- _Available data_:
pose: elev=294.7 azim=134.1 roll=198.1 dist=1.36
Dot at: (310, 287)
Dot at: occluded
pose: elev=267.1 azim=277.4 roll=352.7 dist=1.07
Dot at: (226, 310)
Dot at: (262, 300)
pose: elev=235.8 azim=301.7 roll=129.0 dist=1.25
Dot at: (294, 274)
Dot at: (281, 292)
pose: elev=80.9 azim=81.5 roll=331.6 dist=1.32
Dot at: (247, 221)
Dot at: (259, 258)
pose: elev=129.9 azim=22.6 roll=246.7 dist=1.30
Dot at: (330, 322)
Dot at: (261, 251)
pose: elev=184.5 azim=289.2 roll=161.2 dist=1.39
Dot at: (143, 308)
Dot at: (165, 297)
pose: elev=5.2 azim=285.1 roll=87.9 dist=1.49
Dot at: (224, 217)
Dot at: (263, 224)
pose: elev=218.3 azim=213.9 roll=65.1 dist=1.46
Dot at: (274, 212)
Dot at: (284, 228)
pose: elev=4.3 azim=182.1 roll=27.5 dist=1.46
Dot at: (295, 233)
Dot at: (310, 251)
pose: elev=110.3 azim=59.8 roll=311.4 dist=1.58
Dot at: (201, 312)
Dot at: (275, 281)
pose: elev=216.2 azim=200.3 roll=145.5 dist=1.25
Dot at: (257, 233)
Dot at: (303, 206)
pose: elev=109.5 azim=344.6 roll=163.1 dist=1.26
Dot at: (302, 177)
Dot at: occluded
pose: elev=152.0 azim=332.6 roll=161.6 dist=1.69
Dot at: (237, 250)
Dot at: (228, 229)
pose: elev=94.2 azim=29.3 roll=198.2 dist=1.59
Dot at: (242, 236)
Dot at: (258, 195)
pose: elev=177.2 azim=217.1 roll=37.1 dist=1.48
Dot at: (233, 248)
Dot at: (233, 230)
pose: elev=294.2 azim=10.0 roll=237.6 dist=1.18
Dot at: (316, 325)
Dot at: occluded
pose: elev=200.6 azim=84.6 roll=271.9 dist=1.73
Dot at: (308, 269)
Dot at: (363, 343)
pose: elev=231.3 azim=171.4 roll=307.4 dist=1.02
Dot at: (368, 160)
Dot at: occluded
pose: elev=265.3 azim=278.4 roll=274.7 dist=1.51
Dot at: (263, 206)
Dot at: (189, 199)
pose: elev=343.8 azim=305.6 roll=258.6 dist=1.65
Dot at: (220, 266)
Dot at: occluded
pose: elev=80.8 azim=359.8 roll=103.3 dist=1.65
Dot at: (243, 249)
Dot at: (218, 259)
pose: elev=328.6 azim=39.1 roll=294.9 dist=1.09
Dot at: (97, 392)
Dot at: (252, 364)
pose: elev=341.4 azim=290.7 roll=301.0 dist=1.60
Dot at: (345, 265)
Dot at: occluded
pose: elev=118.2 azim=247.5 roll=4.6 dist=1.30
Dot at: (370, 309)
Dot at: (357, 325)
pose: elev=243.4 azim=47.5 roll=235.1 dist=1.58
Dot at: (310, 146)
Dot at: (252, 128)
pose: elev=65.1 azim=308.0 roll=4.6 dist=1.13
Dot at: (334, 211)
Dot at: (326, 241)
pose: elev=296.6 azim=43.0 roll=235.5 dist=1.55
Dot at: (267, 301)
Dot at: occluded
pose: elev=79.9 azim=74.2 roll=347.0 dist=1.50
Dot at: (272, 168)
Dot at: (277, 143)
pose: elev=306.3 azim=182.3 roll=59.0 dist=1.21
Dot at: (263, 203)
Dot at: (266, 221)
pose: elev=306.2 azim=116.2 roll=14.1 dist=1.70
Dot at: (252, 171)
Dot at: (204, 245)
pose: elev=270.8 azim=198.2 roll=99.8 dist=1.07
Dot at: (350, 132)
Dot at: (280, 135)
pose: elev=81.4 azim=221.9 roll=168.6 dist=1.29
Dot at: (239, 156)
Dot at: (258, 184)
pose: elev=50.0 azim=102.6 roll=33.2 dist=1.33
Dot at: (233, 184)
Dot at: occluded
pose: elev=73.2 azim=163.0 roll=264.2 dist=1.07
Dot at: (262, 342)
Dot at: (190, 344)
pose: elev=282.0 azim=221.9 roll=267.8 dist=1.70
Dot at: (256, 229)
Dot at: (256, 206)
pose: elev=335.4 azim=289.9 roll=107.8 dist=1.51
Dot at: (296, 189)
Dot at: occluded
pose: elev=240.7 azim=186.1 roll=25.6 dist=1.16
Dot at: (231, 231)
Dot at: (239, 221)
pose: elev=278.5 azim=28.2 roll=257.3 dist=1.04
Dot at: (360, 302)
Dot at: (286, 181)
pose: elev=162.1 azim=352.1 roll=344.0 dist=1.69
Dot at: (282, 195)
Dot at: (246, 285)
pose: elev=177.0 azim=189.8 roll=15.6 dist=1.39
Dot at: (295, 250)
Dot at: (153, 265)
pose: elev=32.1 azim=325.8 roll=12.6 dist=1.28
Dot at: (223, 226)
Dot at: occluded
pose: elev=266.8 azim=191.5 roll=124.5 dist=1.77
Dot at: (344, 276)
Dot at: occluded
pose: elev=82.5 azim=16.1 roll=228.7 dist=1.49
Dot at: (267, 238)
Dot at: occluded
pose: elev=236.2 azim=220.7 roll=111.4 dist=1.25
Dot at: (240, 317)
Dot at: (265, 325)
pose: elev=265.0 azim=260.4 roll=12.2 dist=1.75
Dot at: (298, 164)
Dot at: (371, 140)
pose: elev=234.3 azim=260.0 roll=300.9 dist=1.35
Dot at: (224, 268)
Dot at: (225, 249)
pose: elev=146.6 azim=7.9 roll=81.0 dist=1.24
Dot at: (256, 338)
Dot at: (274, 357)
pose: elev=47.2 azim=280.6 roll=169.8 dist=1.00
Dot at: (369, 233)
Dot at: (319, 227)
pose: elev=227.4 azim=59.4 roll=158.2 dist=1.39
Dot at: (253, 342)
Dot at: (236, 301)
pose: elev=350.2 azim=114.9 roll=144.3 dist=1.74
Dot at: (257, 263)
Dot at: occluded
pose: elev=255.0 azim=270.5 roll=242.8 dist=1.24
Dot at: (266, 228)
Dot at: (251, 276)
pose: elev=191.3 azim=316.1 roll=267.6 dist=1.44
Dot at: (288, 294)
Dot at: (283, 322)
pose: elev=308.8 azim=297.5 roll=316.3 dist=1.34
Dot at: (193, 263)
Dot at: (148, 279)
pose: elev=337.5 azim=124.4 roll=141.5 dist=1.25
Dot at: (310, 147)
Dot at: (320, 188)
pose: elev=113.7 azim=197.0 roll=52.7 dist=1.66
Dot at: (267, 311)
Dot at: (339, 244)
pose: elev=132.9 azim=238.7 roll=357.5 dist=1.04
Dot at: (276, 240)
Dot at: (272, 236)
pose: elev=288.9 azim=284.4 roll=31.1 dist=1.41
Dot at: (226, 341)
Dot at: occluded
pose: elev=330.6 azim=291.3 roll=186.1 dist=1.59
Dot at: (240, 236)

- _Problem description_: Rewrite all of the data above, putting "view" in place of every "pose" and leaving everything else unchanged.

- _Full answer_:
view: elev=294.7 azim=134.1 roll=198.1 dist=1.36
Dot at: (310, 287)
Dot at: occluded
view: elev=267.1 azim=277.4 roll=352.7 dist=1.07
Dot at: (226, 310)
Dot at: (262, 300)
view: elev=235.8 azim=301.7 roll=129.0 dist=1.25
Dot at: (294, 274)
Dot at: (281, 292)
view: elev=80.9 azim=81.5 roll=331.6 dist=1.32
Dot at: (247, 221)
Dot at: (259, 258)
view: elev=129.9 azim=22.6 roll=246.7 dist=1.30
Dot at: (330, 322)
Dot at: (261, 251)
view: elev=184.5 azim=289.2 roll=161.2 dist=1.39
Dot at: (143, 308)
Dot at: (165, 297)
view: elev=5.2 azim=285.1 roll=87.9 dist=1.49
Dot at: (224, 217)
Dot at: (263, 224)
view: elev=218.3 azim=213.9 roll=65.1 dist=1.46
Dot at: (274, 212)
Dot at: (284, 228)
view: elev=4.3 azim=182.1 roll=27.5 dist=1.46
Dot at: (295, 233)
Dot at: (310, 251)
view: elev=110.3 azim=59.8 roll=311.4 dist=1.58
Dot at: (201, 312)
Dot at: (275, 281)
view: elev=216.2 azim=200.3 roll=145.5 dist=1.25
Dot at: (257, 233)
Dot at: (303, 206)
view: elev=109.5 azim=344.6 roll=163.1 dist=1.26
Dot at: (302, 177)
Dot at: occluded
view: elev=152.0 azim=332.6 roll=161.6 dist=1.69
Dot at: (237, 250)
Dot at: (228, 229)
view: elev=94.2 azim=29.3 roll=198.2 dist=1.59
Dot at: (242, 236)
Dot at: (258, 195)
view: elev=177.2 azim=217.1 roll=37.1 dist=1.48
Dot at: (233, 248)
Dot at: (233, 230)
view: elev=294.2 azim=10.0 roll=237.6 dist=1.18
Dot at: (316, 325)
Dot at: occluded
view: elev=200.6 azim=84.6 roll=271.9 dist=1.73
Dot at: (308, 269)
Dot at: (363, 343)
view: elev=231.3 azim=171.4 roll=307.4 dist=1.02
Dot at: (368, 160)
Dot at: occluded
view: elev=265.3 azim=278.4 roll=274.7 dist=1.51
Dot at: (263, 206)
Dot at: (189, 199)
view: elev=343.8 azim=305.6 roll=258.6 dist=1.65
Dot at: (220, 266)
Dot at: occluded
view: elev=80.8 azim=359.8 roll=103.3 dist=1.65
Dot at: (243, 249)
Dot at: (218, 259)
view: elev=328.6 azim=39.1 roll=294.9 dist=1.09
Dot at: (97, 392)
Dot at: (252, 364)
view: elev=341.4 azim=290.7 roll=301.0 dist=1.60
Dot at: (345, 265)
Dot at: occluded
view: elev=118.2 azim=247.5 roll=4.6 dist=1.30
Dot at: (370, 309)
Dot at: (357, 325)
view: elev=243.4 azim=47.5 roll=235.1 dist=1.58
Dot at: (310, 146)
Dot at: (252, 128)
view: elev=65.1 azim=308.0 roll=4.6 dist=1.13
Dot at: (334, 211)
Dot at: (326, 241)
view: elev=296.6 azim=43.0 roll=235.5 dist=1.55
Dot at: (267, 301)
Dot at: occluded
view: elev=79.9 azim=74.2 roll=347.0 dist=1.50
Dot at: (272, 168)
Dot at: (277, 143)
view: elev=306.3 azim=182.3 roll=59.0 dist=1.21
Dot at: (263, 203)
Dot at: (266, 221)
view: elev=306.2 azim=116.2 roll=14.1 dist=1.70
Dot at: (252, 171)
Dot at: (204, 245)
view: elev=270.8 azim=198.2 roll=99.8 dist=1.07
Dot at: (350, 132)
Dot at: (280, 135)
view: elev=81.4 azim=221.9 roll=168.6 dist=1.29
Dot at: (239, 156)
Dot at: (258, 184)
view: elev=50.0 azim=102.6 roll=33.2 dist=1.33
Dot at: (233, 184)
Dot at: occluded
view: elev=73.2 azim=163.0 roll=264.2 dist=1.07
Dot at: (262, 342)
Dot at: (190, 344)
view: elev=282.0 azim=221.9 roll=267.8 dist=1.70
Dot at: (256, 229)
Dot at: (256, 206)
view: elev=335.4 azim=289.9 roll=107.8 dist=1.51
Dot at: (296, 189)
Dot at: occluded
view: elev=240.7 azim=186.1 roll=25.6 dist=1.16
Dot at: (231, 231)
Dot at: (239, 221)
view: elev=278.5 azim=28.2 roll=257.3 dist=1.04
Dot at: (360, 302)
Dot at: (286, 181)
view: elev=162.1 azim=352.1 roll=344.0 dist=1.69
Dot at: (282, 195)
Dot at: (246, 285)
view: elev=177.0 azim=189.8 roll=15.6 dist=1.39
Dot at: (295, 250)
Dot at: (153, 265)
view: elev=32.1 azim=325.8 roll=12.6 dist=1.28
Dot at: (223, 226)
Dot at: occluded
view: elev=266.8 azim=191.5 roll=124.5 dist=1.77
Dot at: (344, 276)
Dot at: occluded
view: elev=82.5 azim=16.1 roll=228.7 dist=1.49
Dot at: (267, 238)
Dot at: occluded
view: elev=236.2 azim=220.7 roll=111.4 dist=1.25
Dot at: (240, 317)
Dot at: (265, 325)
view: elev=265.0 azim=260.4 roll=12.2 dist=1.75
Dot at: (298, 164)
Dot at: (371, 140)
view: elev=234.3 azim=260.0 roll=300.9 dist=1.35
Dot at: (224, 268)
Dot at: (225, 249)
view: elev=146.6 azim=7.9 roll=81.0 dist=1.24
Dot at: (256, 338)
Dot at: (274, 357)
view: elev=47.2 azim=280.6 roll=169.8 dist=1.00
Dot at: (369, 233)
Dot at: (319, 227)
view: elev=227.4 azim=59.4 roll=158.2 dist=1.39
Dot at: (253, 342)
Dot at: (236, 301)
view: elev=350.2 azim=114.9 roll=144.3 dist=1.74
Dot at: (257, 263)
Dot at: occluded
view: elev=255.0 azim=270.5 roll=242.8 dist=1.24
Dot at: (266, 228)
Dot at: (251, 276)
view: elev=191.3 azim=316.1 roll=267.6 dist=1.44
Dot at: (288, 294)
Dot at: (283, 322)
view: elev=308.8 azim=297.5 roll=316.3 dist=1.34
Dot at: (193, 263)
Dot at: (148, 279)
view: elev=337.5 azim=124.4 roll=141.5 dist=1.25
Dot at: (310, 147)
Dot at: (320, 188)
view: elev=113.7 azim=197.0 roll=52.7 dist=1.66
Dot at: (267, 311)
Dot at: (339, 244)
view: elev=132.9 azim=238.7 roll=357.5 dist=1.04
Dot at: (276, 240)
Dot at: (272, 236)
view: elev=288.9 azim=284.4 roll=31.1 dist=1.41
Dot at: (226, 341)
Dot at: occluded
view: elev=330.6 azim=291.3 roll=186.1 dist=1.59
Dot at: (240, 236)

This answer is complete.